Selected excerpt:
Pubdate: Sat, 26 Mar 2016
Source: Herald On Sunday (New Zealand)
Copyright: 2016 New Zealand Herald
Contact:  http://www.nzherald.co.nz/
Details: http://www.mapinc.org/media/4035
Author: Christopher Ingraham, Washington Post - Bloomberg

HEALTH EXPERTS CALL FOR RETHINK ON DRUG LAWS

Group says war on drugs has failed and suggests decriminalisation the 
first step to solving problems

A group of 22 medical experts convened by Johns Hopkins University 
and The Lancet have called this week for the decriminalisation of all 
non- violent drug use and possession.

Citing a growing scientific consensus on the failures of the global 
war on drugs, the experts further encourage countries and US states 
to "move gradually toward regulated drug markets and apply the 
scientific method to their assessment".

Their report comes ahead of a special United Nations General Assembly 
Session on drugs to be held next month, where the world's countries 
will re-evaluate the past half-century of drug policy and, in the 
hope of many experts, chart a more public health-centred approach in future.

In a lengthy review of the state of global drug policy, the 
HopkinsLancet experts conclude that the prohibitionist anti-drug 
policies of the past 50 years "directly and indirectly contribute to 
lethal violence, disease, discrimination, forced displacement, 
injustice and the undermining of people's right to health". They 
cite, among other things:

A "striking increase" in homicide in Mexico since the Government 
decided to militarise its response to the drug trade in 2006. The 
increase has been so great that experts have had to revise life 
expectancy downward in that country.

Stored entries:
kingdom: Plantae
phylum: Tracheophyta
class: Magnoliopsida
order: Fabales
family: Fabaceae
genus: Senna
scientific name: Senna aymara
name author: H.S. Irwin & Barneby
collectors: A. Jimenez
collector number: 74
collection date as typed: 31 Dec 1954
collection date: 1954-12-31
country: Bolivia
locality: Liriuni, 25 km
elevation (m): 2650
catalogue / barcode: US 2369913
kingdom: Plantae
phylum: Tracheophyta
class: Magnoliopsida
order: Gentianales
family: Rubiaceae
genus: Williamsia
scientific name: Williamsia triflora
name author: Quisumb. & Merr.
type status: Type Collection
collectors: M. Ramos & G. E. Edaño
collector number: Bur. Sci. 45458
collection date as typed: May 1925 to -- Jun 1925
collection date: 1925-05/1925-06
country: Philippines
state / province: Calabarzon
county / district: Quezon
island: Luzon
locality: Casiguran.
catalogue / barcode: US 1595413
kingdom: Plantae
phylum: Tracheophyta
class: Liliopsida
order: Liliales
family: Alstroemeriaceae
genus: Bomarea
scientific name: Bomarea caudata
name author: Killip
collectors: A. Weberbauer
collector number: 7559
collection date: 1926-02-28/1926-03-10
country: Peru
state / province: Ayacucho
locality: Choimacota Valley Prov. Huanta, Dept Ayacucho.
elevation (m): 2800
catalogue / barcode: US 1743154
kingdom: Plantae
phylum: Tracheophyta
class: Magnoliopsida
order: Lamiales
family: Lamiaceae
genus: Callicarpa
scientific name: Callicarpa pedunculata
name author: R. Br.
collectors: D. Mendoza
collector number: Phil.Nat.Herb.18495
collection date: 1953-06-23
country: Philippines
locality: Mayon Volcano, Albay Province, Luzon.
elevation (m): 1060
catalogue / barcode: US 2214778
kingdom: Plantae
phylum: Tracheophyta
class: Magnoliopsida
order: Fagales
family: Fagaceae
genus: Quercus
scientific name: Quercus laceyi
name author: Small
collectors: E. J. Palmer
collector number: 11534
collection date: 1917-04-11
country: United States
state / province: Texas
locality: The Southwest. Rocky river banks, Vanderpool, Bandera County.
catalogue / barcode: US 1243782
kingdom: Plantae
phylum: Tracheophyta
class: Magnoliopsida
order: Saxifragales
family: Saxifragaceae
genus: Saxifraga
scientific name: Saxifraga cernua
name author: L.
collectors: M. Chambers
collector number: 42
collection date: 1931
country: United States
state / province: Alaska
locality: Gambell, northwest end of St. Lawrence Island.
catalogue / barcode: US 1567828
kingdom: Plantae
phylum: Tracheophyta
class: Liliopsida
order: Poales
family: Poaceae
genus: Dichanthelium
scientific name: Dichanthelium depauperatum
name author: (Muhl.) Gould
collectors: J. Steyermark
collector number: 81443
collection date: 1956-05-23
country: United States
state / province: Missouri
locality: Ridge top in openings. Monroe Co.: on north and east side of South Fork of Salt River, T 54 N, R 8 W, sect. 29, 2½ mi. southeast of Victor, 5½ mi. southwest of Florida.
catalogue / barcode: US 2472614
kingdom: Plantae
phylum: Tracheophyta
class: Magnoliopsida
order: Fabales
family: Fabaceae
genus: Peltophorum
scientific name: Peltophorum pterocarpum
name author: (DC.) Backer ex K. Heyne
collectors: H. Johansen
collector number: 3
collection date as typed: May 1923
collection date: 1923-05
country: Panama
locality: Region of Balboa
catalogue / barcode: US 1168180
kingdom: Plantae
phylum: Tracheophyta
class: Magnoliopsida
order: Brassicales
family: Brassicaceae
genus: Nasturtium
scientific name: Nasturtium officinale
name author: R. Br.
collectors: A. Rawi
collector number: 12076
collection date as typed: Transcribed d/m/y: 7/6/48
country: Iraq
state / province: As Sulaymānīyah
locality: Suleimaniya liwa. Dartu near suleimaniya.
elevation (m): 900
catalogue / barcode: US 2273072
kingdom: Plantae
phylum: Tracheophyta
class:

What to work on: Write the next part of the news article on health experts calling for a rethink of drug laws, picking up after its final sentence.

Reply to the exercise:
The "excessive use" of incarceration as a drug control measure, which 
the experts identify as the "biggest contribution" to higher rates of 
HIV and Hepatitis C infection among drug users.

Stark racial disparities in drug law enforcement, particularly in the 
United States.

And human rights violations arising from excessively punitive drug 
control measures, including an increase in the torture and abuse of 
drug prisoners in places like Mexico.

"The goal of prohibiting all use, possession, production and 
trafficking of illicit drugs is the basis of many of our national 
drug laws, but these policies are based on ideas about drug use and 
drug dependence that are not scientifically grounded," said 
Commissioner Chris Beyrer of the Johns Hopkins Bloomberg School of 
Public Health.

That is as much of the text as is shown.